TASK OBJECTIVE: The whole listing below needs to be duplicated exactly, pictures aside.

DATA SHOWN:
•••••
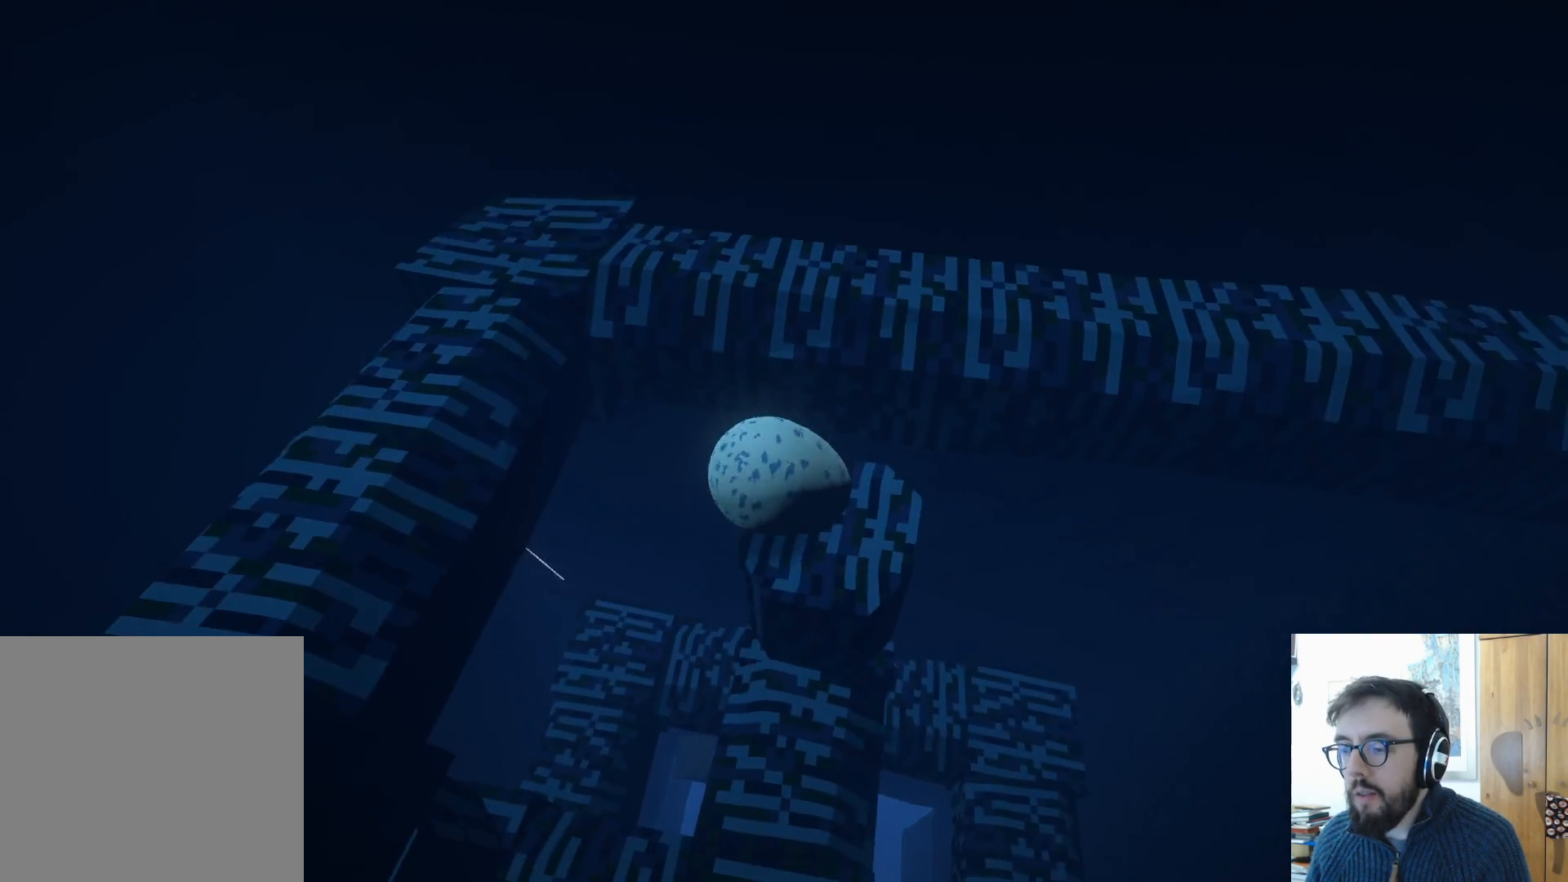
{"buttons": [], "left_stick": "up", "right_stick": "center", "events": [[200, "left_stick", "up-right"], [483, "left_stick", "up"]]}
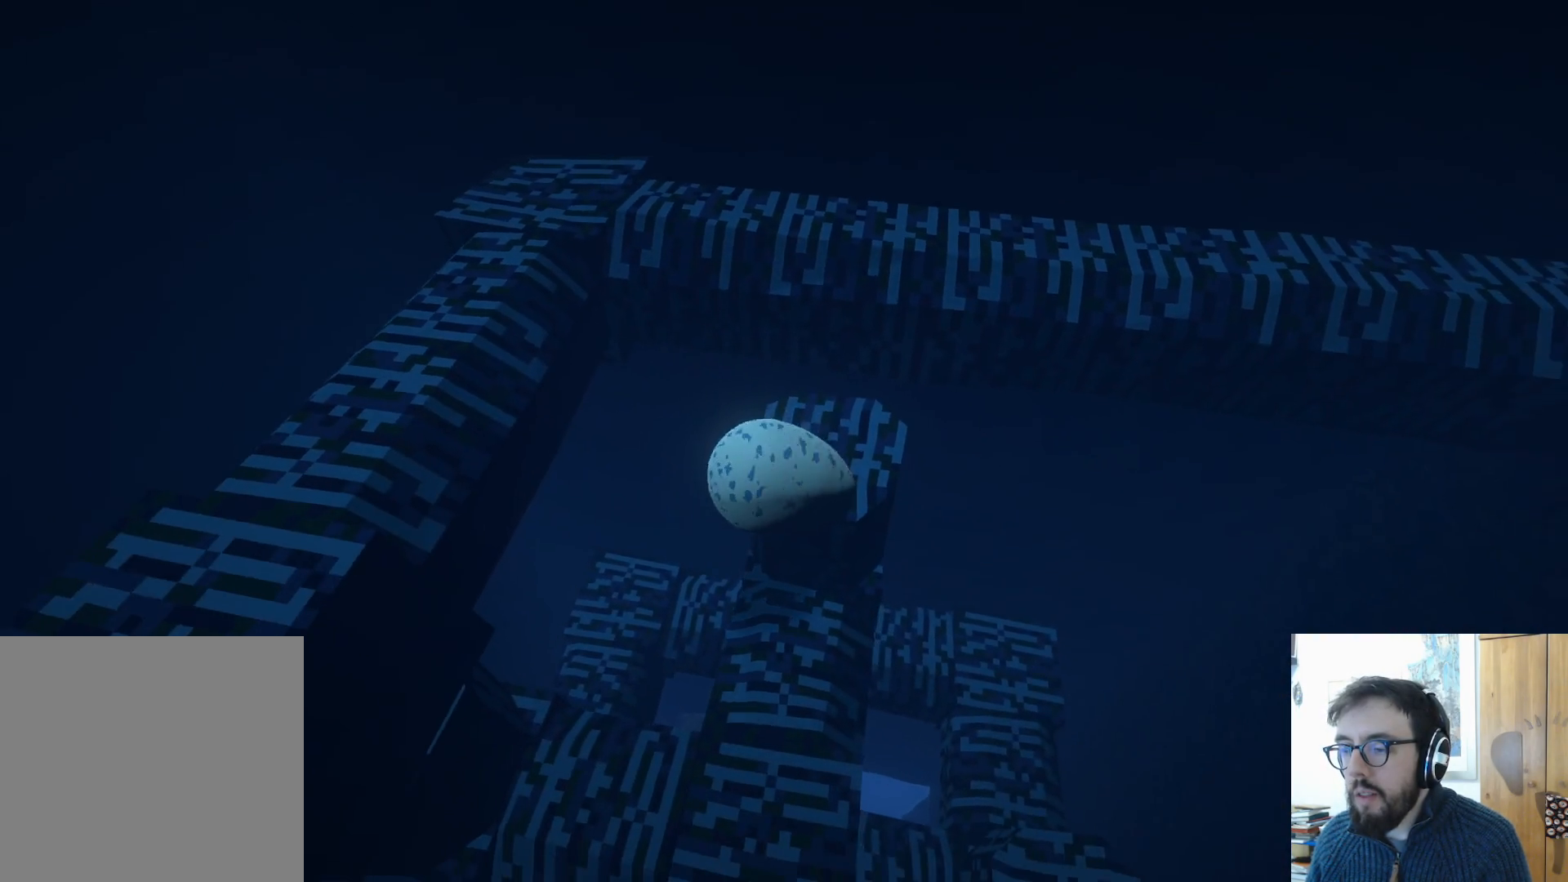
{"buttons": [], "left_stick": "up", "right_stick": "center", "events": []}
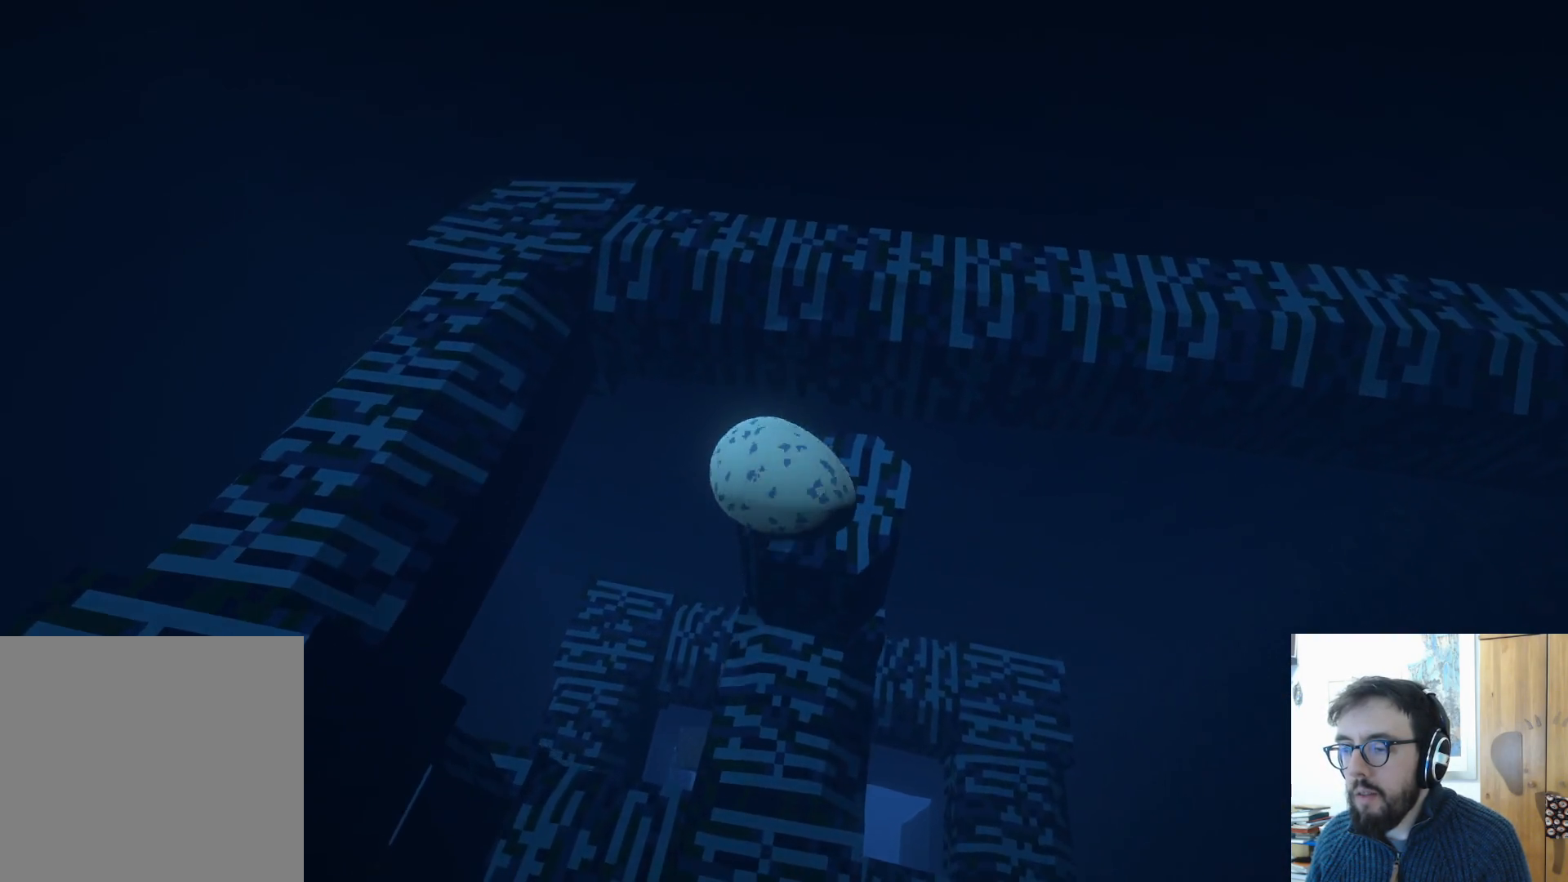
{"buttons": [], "left_stick": "left", "right_stick": "left", "events": [[83, "A", "down"], [267, "A", "up"], [283, "left_stick", "center"], [333, "left_stick", "left"], [400, "right_stick", "left"]]}
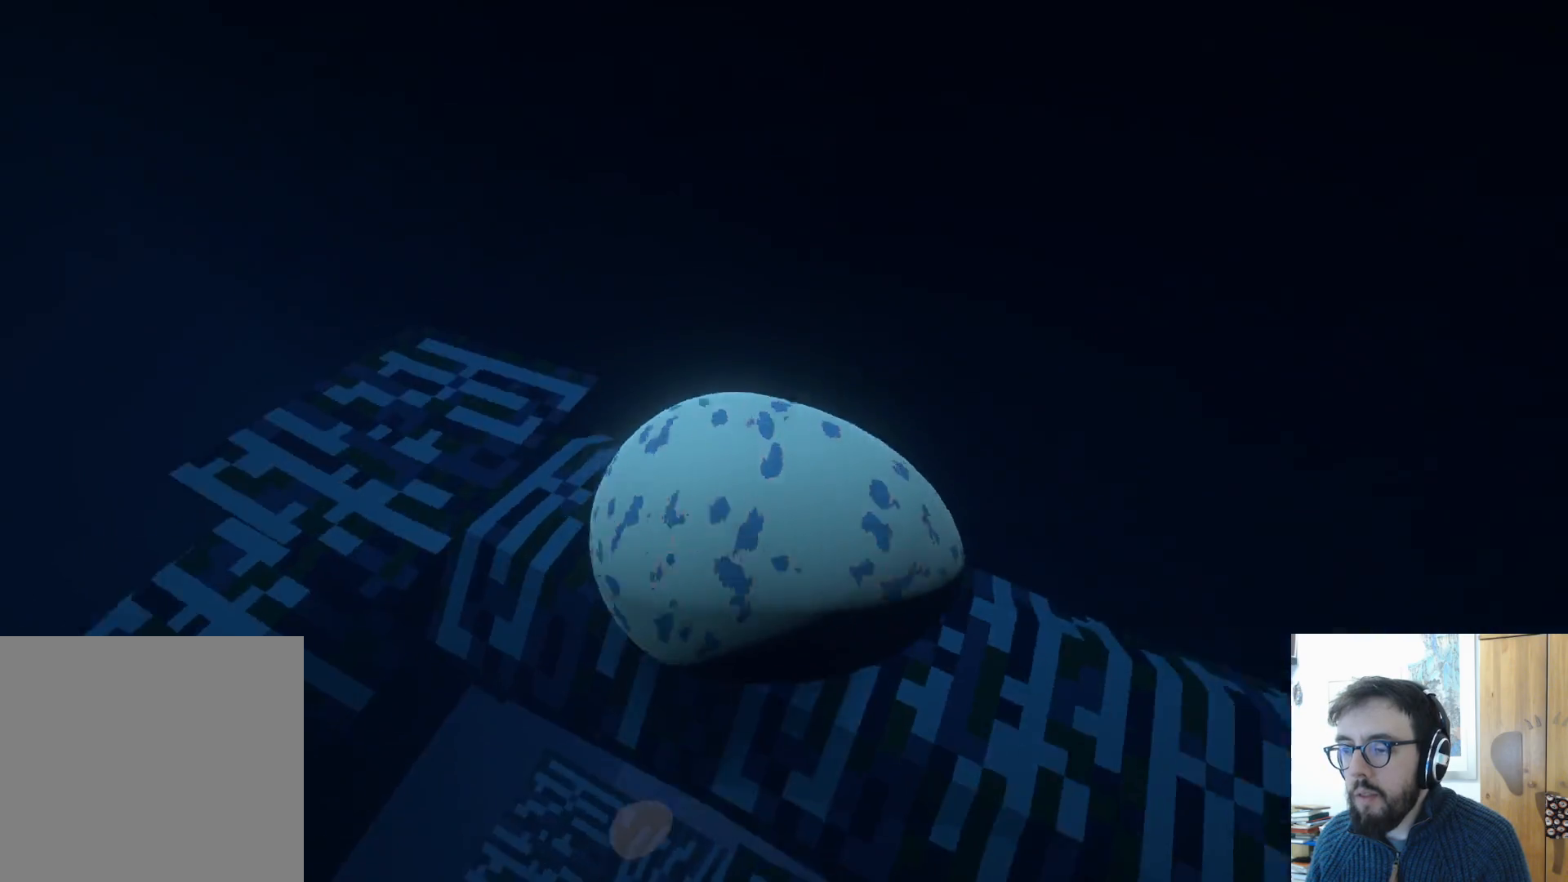
{"buttons": [], "left_stick": "left", "right_stick": "left", "events": [[367, "L3", "down"], [450, "L3", "up"]]}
•••••
EXERCISE ANSWER:
{"buttons": [], "left_stick": "up", "right_stick": "center", "events": [[200, "left_stick", "up-right"], [483, "left_stick", "up"]]}
{"buttons": [], "left_stick": "up", "right_stick": "center", "events": []}
{"buttons": [], "left_stick": "left", "right_stick": "left", "events": [[83, "A", "down"], [267, "A", "up"], [283, "left_stick", "center"], [333, "left_stick", "left"], [400, "right_stick", "left"]]}
{"buttons": [], "left_stick": "left", "right_stick": "left", "events": [[367, "L3", "down"], [450, "L3", "up"]]}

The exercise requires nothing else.